Directions =
1 – Answer these questions from the text on art in Halle-Neustadt:
(a) Which two artists does it name among the best-known who created works in Halle-Neustadt?
(b) In what year did Erich Enge create his mural?
(c) What title did José Renau give his 1974 mural?
2 – Repeat the passage on art in Halle-Neustadt word for word, from "In 1974, José" to "the Soviet star.".
3 – Carry on the text about art in Halle-Neustadt from the point where it stops.

Selected extract =

Art in Halle-Neustadt

In Halle-Neustadt, attempts were made to integrate art into urban development and thus into people’s everyday lives. Among the best-known artists who created works in Halle-Neustadt were Willy Sitte and Willi Neubert.

Mural indoor swimming pool Halle-Neustadt

Murals and mosaics

Therefore, everywhere you can find huge mosaics or even small murals. In many places there are fountains, which were created as works of art, and sculptures.

He touched the sleep of the world Halle-Neustadt

“He touched the sleep of the world” or how Lenin’s words come true

Erich Enge created this mural in 1970, commemorating the 100th anniversary of Lenin’s birth. The propaganda work alludes to Lenin’s three main achievements in the Soviet Union: his commitment to education, the electrification and industrialization of the Soviet Union, and the land reform that took away the land from the supposedly rich peasants.

The forces of nature and technology controlled by man

In 1974, José Renau created this mural for the gable of the staircase with the title “The forces of nature and technology controlled by man”. In the GDR, as in other communist countries, a veritable hysteria of progress had broken out as a result of the conquest of the cosmos. Propaganda and also state-commissioned art celebrated the achievements of socialist societies and celebrated their heroes. The picture depicts many of these objects: Struggle of the working class, skyscrapers, factories, rockets and, of course, the Soviet star.

Extracted entries =
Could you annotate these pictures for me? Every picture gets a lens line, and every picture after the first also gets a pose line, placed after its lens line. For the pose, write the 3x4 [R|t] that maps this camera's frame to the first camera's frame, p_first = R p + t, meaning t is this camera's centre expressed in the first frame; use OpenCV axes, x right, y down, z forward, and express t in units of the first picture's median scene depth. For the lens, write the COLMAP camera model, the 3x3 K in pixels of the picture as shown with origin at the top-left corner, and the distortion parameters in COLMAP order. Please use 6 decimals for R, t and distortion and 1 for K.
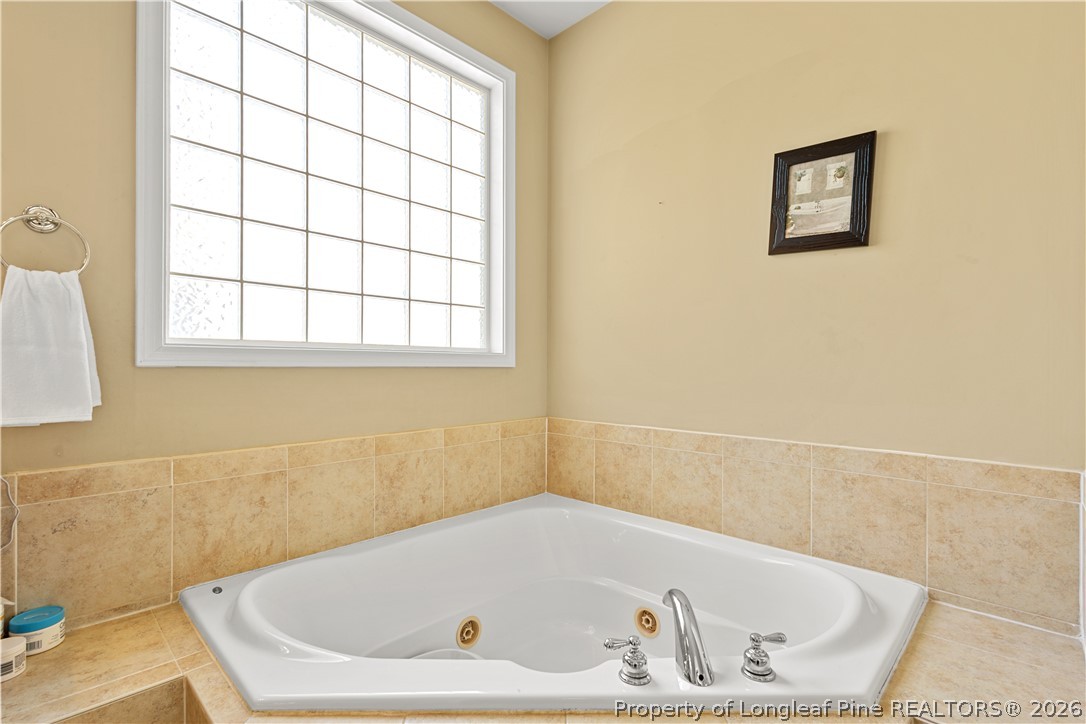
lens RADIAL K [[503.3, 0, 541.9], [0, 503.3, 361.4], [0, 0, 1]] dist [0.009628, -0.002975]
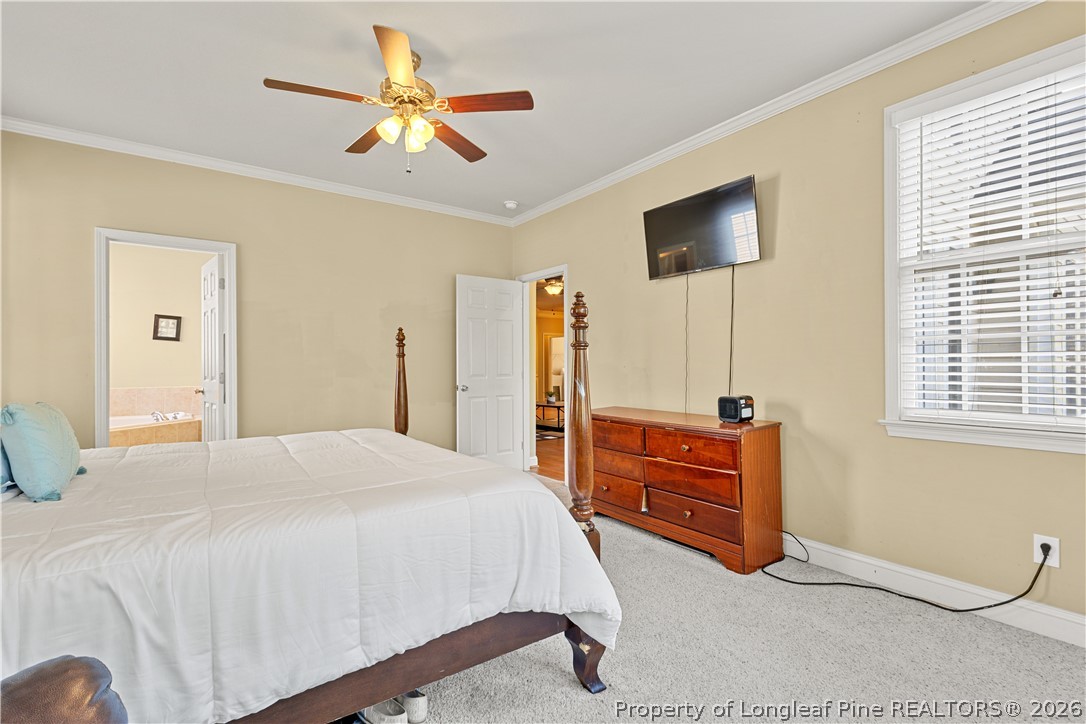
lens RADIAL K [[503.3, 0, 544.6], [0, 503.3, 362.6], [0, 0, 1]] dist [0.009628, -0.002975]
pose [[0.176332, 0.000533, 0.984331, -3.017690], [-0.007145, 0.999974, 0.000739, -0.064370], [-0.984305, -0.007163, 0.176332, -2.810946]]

==

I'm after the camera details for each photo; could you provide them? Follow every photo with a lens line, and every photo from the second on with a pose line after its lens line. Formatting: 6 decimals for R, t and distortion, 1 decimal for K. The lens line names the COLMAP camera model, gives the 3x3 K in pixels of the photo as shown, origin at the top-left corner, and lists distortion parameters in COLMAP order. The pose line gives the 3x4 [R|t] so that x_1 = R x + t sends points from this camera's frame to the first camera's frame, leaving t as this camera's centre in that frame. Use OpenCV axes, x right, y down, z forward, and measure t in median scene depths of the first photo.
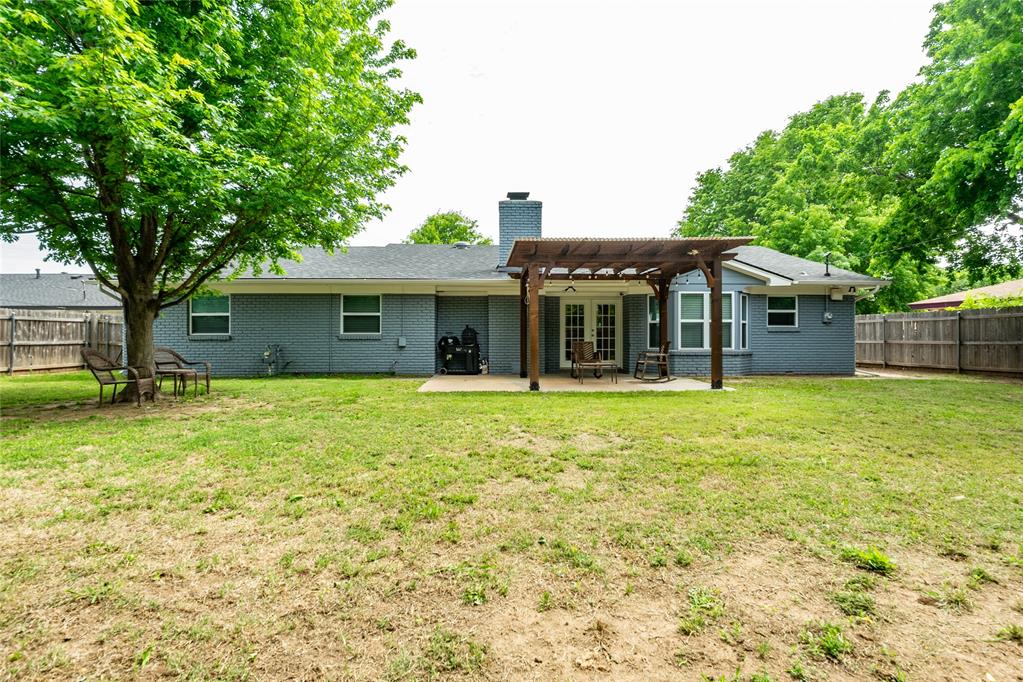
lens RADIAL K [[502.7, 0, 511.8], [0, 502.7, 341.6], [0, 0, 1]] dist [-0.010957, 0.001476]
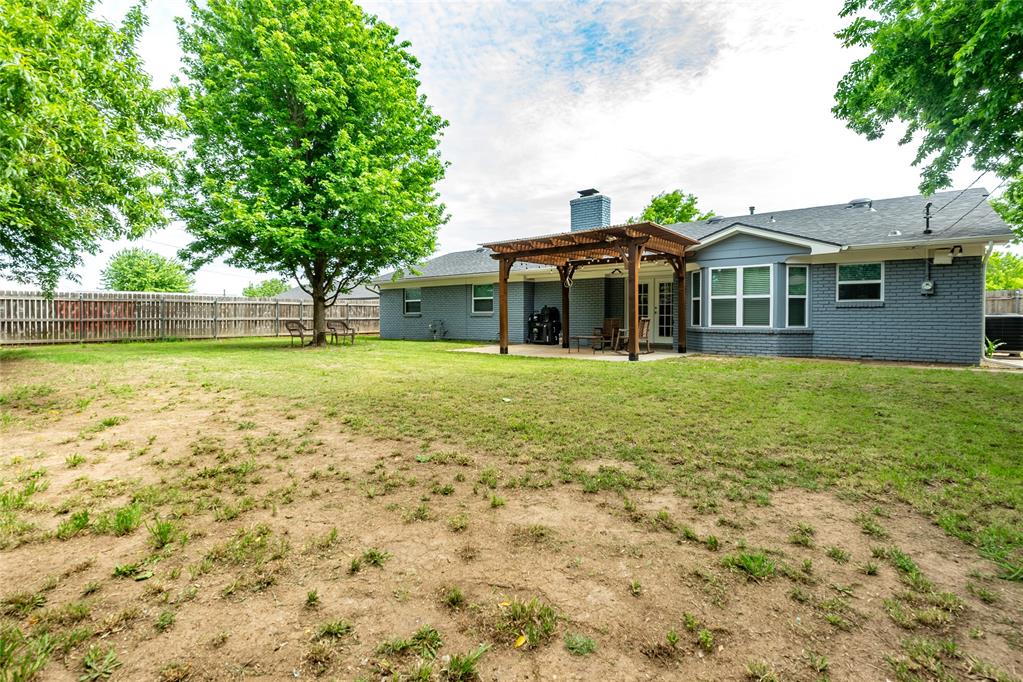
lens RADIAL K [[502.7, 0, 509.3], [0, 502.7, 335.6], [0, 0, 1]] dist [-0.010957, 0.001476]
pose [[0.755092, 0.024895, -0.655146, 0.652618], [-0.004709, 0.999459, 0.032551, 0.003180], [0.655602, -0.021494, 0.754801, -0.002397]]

Results by task =
1 –
(a) Willy Sitte and Willi Neubert
(b) 1970
(c) "The forces of nature and technology controlled by man"

2 –
In 1974, José Renau created this mural for the gable of the staircase with the title “The forces of nature and technology controlled by man”. In the GDR, as in other communist countries, a veritable hysteria of progress had broken out as a result of the conquest of the cosmos. Propaganda and also state-commissioned art celebrated the achievements of socialist societies and celebrated their heroes. The picture depicts many of these objects: Struggle of the working class, skyscrapers, factories, rockets and, of course, the Soviet star.

3 –
Unity of the working class and foundation of the GDR

Right next to it, Renau created the work Unity of the Working Class and Foundation of the GDR, which was attached to the gable of a second staircase. Actually, he wanted to deal with nature as opposed to technology. However, the party wanted a work about the unity of the working class and the founding of the GDR. The depicted symbols of the ear of grain, the microscope and the organ pipes focus on what was paid attention to in socialism: agriculture and land reform, science and technology, art and culture.

Fountains and sculptures

In addition to these huge monumental works, however, the SED also frequently commissioned smaller works of art from local artists. Thus, sculptures and fountains designed by them can be found throughout the Halle-Neustadt area. Many of them show motifs that sought to educate socialist people. Others were designed quite profanely or showed rather philosophical allusions. Feel free to look at the pictures in the gallery for a better insight.

Halle-Neustadt after the end of the GDR

The once proud socialist city has changed a lot since 1990. As early as the year of reunification, a referendum determined that Halle-Neustadt should be annexed to Halle. Since May 1990, Halle-Neustadt has no longer been independent. Due to the closure of large parts of the combines and mass layoffs, many residents moved out of the city. About 45,000 still live in Ha-Neu today. Many of the formative buildings were demolished. Numerous residential buildings have been deconstructed or downsized. The former city of chemical workers is considered a social hotspot in parts. At least there are renovated schools, and the Halle Germany streetcar has been running to Neustadt for a long time. And the Neustädter Passage with its window panels is currently being renovated.

Book recommendations

There are no books in English about Halle-Neustadt in Halle Germany. However, these books give a good overview about socialist architecture in general.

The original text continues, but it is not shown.